Engineering value of CPU scheduling metrics
Scheduling choices shape latency, throughput, and energy in embedded controllers, servers, and test rigs. This calculator reports waiting, turnaround, and response times per process, plus averages for fast comparison. CPU utilization shows how much of the makespan is productive execution versus idle gaps and context switching. Throughput, reported as completed processes per time unit, helps compare different workloads. The per-process table highlights outliers that drive user-visible jitter. Capturing these numbers across revisions creates an objective performance baseline.
Algorithm selection data you can interpret quickly
FCFS is simple but can amplify delays when long bursts arrive early. SJF and SRTF favor short bursts, often reducing average waiting time for mixed jobs. Priority scheduling represents service classes; preemptive priority improves responsiveness for critical work but can starve low-priority tasks without careful tuning. Round Robin enforces fairness using a quantum, making it practical for interactive or shared lab systems. Running the same table across algorithms makes tradeoffs measurable and easier to communicate.
Why context switch overhead matters
Task switches incur real costs: register saves, cache disruption, pipeline flushes, and scheduler bookkeeping. The overhead input inserts explicit CS segments so you can see how parameter changes affect utilization and completion time. Too-small quantum values increase switching frequency, while heavy preemption in SRTF or priority can inflate turnaround. Modeling overhead also helps compare platforms where interrupt latency or cache size differs.
Gantt timelines support verification and reporting
The timeline is a verification artifact. It shows when each process starts, pauses, and completes, including idle periods and overhead. First-start times validate responsiveness targets, and completion times validate batch windows or soft deadlines. CSV and PDF exports provide traceable evidence for reports, lab notebooks, and regression tracking.

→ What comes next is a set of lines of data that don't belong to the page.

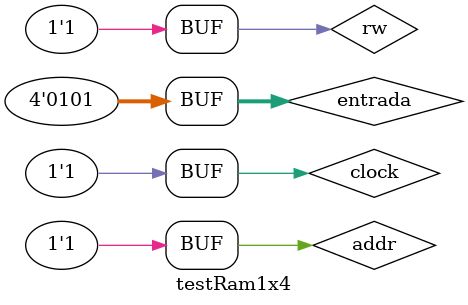
<source format=v>

module jkff(q,q1,j,k,c);
output q,q1;
input j,k,c;
reg q,q1;
initial begin q=1'b0; q1=1'b1; end
always @ (posedge c)
  begin
	case({j,k})
		 {1'b0,1'b0}:begin q=q; q1=q1; end
		 {1'b0,1'b1}: begin q=1'b0; q1=1'b1; end
		 {1'b1,1'b0}:begin q=1'b1; q1=1'b0; end
		 {1'b1,1'b1}: begin q=~q; q1=~q1; end
	endcase
   end
endmodule

module ram1x4(output[3:0] saida, input[3:0] ent, input clk, input rw, input addr);
	wire a1, a2, a3,s0, s1, s2, n0, n1, n2, n3, rw1;
	not(n0, ent[0]);
	not(n1, ent[1]);
	not(n2, ent[2]);
	not(n3, ent[3]);
	
	and(a1, clk, rw);
	and(a2, a1, addr);
	
	jkff JK0(s0,, ent[0], n0, a2);
	jkff JK1(s1,, ent[1], n1, a2);
	jkff JK2(s2,, ent[2], n2, a2);
	jkff JK3(s3,, ent[3], n3, a2);
	
	and(saida[0], addr, s0);
	and(saida[1], addr, s1);
	and(saida[2], addr, s2);
	and(saida[3], addr, s3);
endmodule

module testRam1x4;
	reg[3:0] entrada;
	reg clock, rw, addr;
	wire[3:0] saida;

	ram1x4 RAM1X4(saida, entrada, clock, rw, addr);
	
	initial begin
		$display("Exercicio01 - Átila Martins Silva Júnior - 449014");
		
		clock = 0; rw = 0; addr = 0; entrada = 4'b0000;
		
		$monitor("input: %b addr: %b rw: %b output: %b",entrada,addr,rw,saida);
		#4entrada = 4'b1111; 
		#4rw = 1; addr = 1; clock = 1;
		#4entrada = 4'b0101; 
		#4clock = 0;
		#4rw = 1; addr = 1; clock = 1;
		
		
		
	end
endmodule
</source>
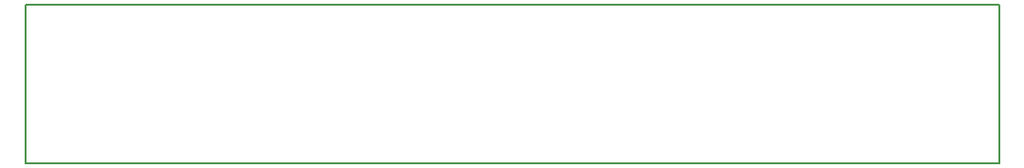
<source format=gbr>
G04 DipTrace 3.0.0.2*
G04 BoardOutline.gbr*
%MOIN*%
G04 #@! TF.FileFunction,Profile*
G04 #@! TF.Part,Single*
%ADD11C,0.005512*%
%FSLAX26Y26*%
G04*
G70*
G90*
G75*
G01*
G04 BoardOutline*
%LPD*%
X393701Y393701D2*
D11*
X3818701D1*
Y953701D1*
X393701D1*
Y393701D1*
M02*

</source>
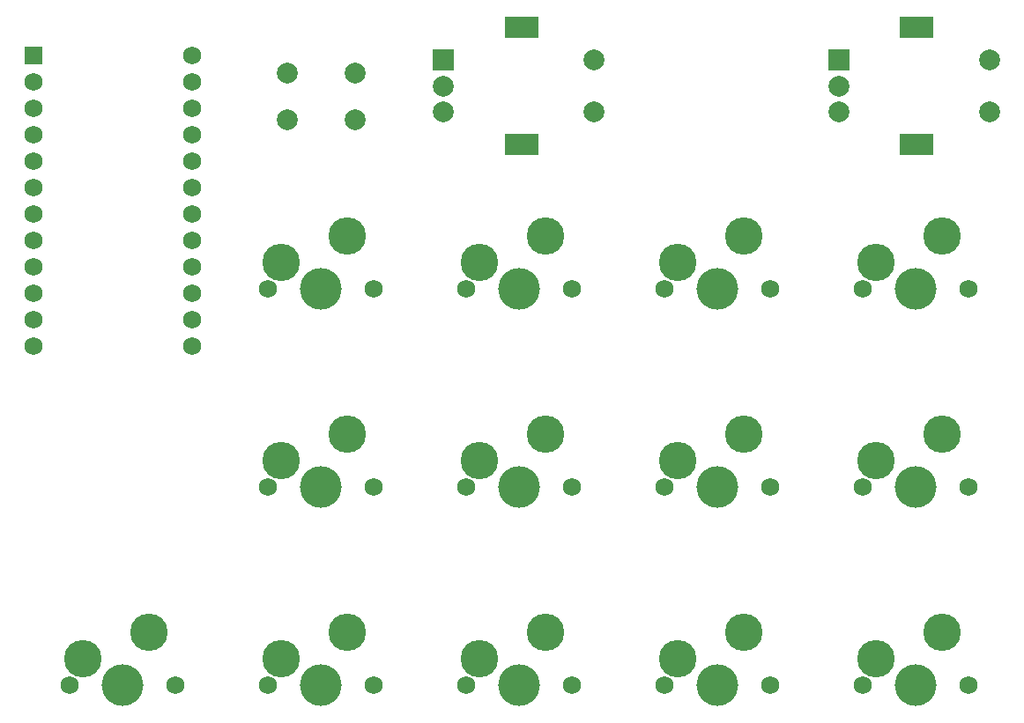
<source format=gbr>
%TF.GenerationSoftware,KiCad,Pcbnew,7.0.9*%
%TF.CreationDate,2024-04-10T10:39:18-07:00*%
%TF.ProjectId,macrov2.2.001,6d616372-6f76-4322-9e32-2e3030312e6b,2.2.001*%
%TF.SameCoordinates,Original*%
%TF.FileFunction,Soldermask,Top*%
%TF.FilePolarity,Negative*%
%FSLAX46Y46*%
G04 Gerber Fmt 4.6, Leading zero omitted, Abs format (unit mm)*
G04 Created by KiCad (PCBNEW 7.0.9) date 2024-04-10 10:39:18*
%MOMM*%
%LPD*%
G01*
G04 APERTURE LIST*
%ADD10C,2.000000*%
%ADD11C,1.750000*%
%ADD12C,4.000000*%
%ADD13C,3.600000*%
%ADD14R,2.000000X2.000000*%
%ADD15R,3.200000X2.000000*%
%ADD16R,1.752600X1.752600*%
%ADD17C,1.752600*%
G04 APERTURE END LIST*
D10*
%TO.C,SW1*%
X79750000Y-32750000D03*
X86250000Y-32750000D03*
X79750000Y-37250000D03*
X86250000Y-37250000D03*
%TD*%
D11*
%TO.C,S7*%
X116020000Y-72550000D03*
D12*
X121100000Y-72550000D03*
D11*
X126180000Y-72550000D03*
D13*
X117290000Y-70010000D03*
X123640000Y-67470000D03*
%TD*%
D11*
%TO.C,S5*%
X77920000Y-72550000D03*
D12*
X83000000Y-72550000D03*
D11*
X88080000Y-72550000D03*
D13*
X79190000Y-70010000D03*
X85540000Y-67470000D03*
%TD*%
D14*
%TO.C,SW3*%
X132750000Y-31500000D03*
D10*
X132750000Y-36500000D03*
X132750000Y-34000000D03*
D15*
X140250000Y-28400000D03*
X140250000Y-39600000D03*
D10*
X147250000Y-36500000D03*
X147250000Y-31500000D03*
%TD*%
D11*
%TO.C,S1*%
X77920000Y-53500000D03*
D12*
X83000000Y-53500000D03*
D11*
X88080000Y-53500000D03*
D13*
X79190000Y-50960000D03*
X85540000Y-48420000D03*
%TD*%
D11*
%TO.C,S10*%
X96970000Y-91600000D03*
D12*
X102050000Y-91600000D03*
D11*
X107130000Y-91600000D03*
D13*
X98240000Y-89060000D03*
X104590000Y-86520000D03*
%TD*%
D11*
%TO.C,S4*%
X135070000Y-53500000D03*
D12*
X140150000Y-53500000D03*
D11*
X145230000Y-53500000D03*
D13*
X136340000Y-50960000D03*
X142690000Y-48420000D03*
%TD*%
D11*
%TO.C,ModeButton1*%
X58878000Y-91600000D03*
D12*
X63958000Y-91600000D03*
D11*
X69038000Y-91600000D03*
D13*
X60148000Y-89060000D03*
X66498000Y-86520000D03*
%TD*%
D14*
%TO.C,SW2*%
X94750000Y-31500000D03*
D10*
X94750000Y-36500000D03*
X94750000Y-34000000D03*
D15*
X102250000Y-28400000D03*
X102250000Y-39600000D03*
D10*
X109250000Y-36500000D03*
X109250000Y-31500000D03*
%TD*%
D11*
%TO.C,S11*%
X116020000Y-91600000D03*
D12*
X121100000Y-91600000D03*
D11*
X126180000Y-91600000D03*
D13*
X117290000Y-89060000D03*
X123640000Y-86520000D03*
%TD*%
D11*
%TO.C,S6*%
X96970000Y-72550000D03*
D12*
X102050000Y-72550000D03*
D11*
X107130000Y-72550000D03*
D13*
X98240000Y-70010000D03*
X104590000Y-67470000D03*
%TD*%
D11*
%TO.C,S2*%
X96970000Y-53500000D03*
D12*
X102050000Y-53500000D03*
D11*
X107130000Y-53500000D03*
D13*
X98240000Y-50960000D03*
X104590000Y-48420000D03*
%TD*%
D16*
%TO.C,U2*%
X55380000Y-31065000D03*
D17*
X55380000Y-33605000D03*
X55380000Y-36145000D03*
X55380000Y-38685000D03*
X55380000Y-41225000D03*
X55380000Y-43765000D03*
X55380000Y-46305000D03*
X55380000Y-48845000D03*
X55380000Y-51385000D03*
X55380000Y-53925000D03*
X55380000Y-56465000D03*
X55380000Y-59005000D03*
X70620000Y-59005000D03*
X70620000Y-56465000D03*
X70620000Y-53925000D03*
X70620000Y-51385000D03*
X70620000Y-48845000D03*
X70620000Y-46305000D03*
X70620000Y-43765000D03*
X70620000Y-41225000D03*
X70620000Y-38685000D03*
X70620000Y-36145000D03*
X70620000Y-33605000D03*
X70620000Y-31065000D03*
%TD*%
D11*
%TO.C,S9*%
X77920000Y-91600000D03*
D12*
X83000000Y-91600000D03*
D11*
X88080000Y-91600000D03*
D13*
X79190000Y-89060000D03*
X85540000Y-86520000D03*
%TD*%
D11*
%TO.C,S8*%
X135070000Y-72550000D03*
D12*
X140150000Y-72550000D03*
D11*
X145230000Y-72550000D03*
D13*
X136340000Y-70010000D03*
X142690000Y-67470000D03*
%TD*%
D11*
%TO.C,S12*%
X135070000Y-91600000D03*
D12*
X140150000Y-91600000D03*
D11*
X145230000Y-91600000D03*
D13*
X136340000Y-89060000D03*
X142690000Y-86520000D03*
%TD*%
D11*
%TO.C,S3*%
X116020000Y-53500000D03*
D12*
X121100000Y-53500000D03*
D11*
X126180000Y-53500000D03*
D13*
X117290000Y-50960000D03*
X123640000Y-48420000D03*
%TD*%
M02*

</source>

Practical workflow for experiments
Load the example dataset, then adjust arrivals and bursts to match traces or synthetic scenarios. Compare at least three policies: fairness-focused Round Robin, latency-focused SRTF, and policy-focused Priority. Record summary metrics, then sweep quantum and context switch overhead to find stable regions where utilization stays high and response remains acceptable. Export each run to keep a clear change log for stakeholders reliably. This turns scheduling into a repeatable engineering experiment.
FAQs
1) What inputs are required for each process?
Enter a process ID, arrival time, burst time, and an optional priority value. Burst time must be greater than zero. Arrival and priority can be any integers you use consistently.
2) How is waiting time calculated?
Waiting time equals turnaround time minus burst time. Turnaround time is completion time minus arrival time. This matches common operating-systems analysis and works for both preemptive and non-preemptive schedules.
3) What does “response time” mean here?
Response time is the delay from arrival until the process first starts executing. It captures perceived responsiveness in interactive workloads and is useful when preemption or time slicing is enabled.
4) Why do I see IDLE or CS blocks in the Gantt chart?
IDLE appears when no process has arrived or all ready processes finished. CS represents context switch overhead you configured. Both reduce utilization and can increase overall completion time.
5) How should I choose a Round Robin quantum?
Pick a quantum that balances fairness and overhead. Small quanta improve responsiveness but increase context switching. Larger quanta reduce overhead but can make short tasks wait longer behind large bursts.
6) Can I use this for real-time deadline scheduling?
This tool models common general-purpose CPU schedulers. You can approximate deadlines by checking completion times against required limits, but it does not implement EDF or RMS priority assignment automatically.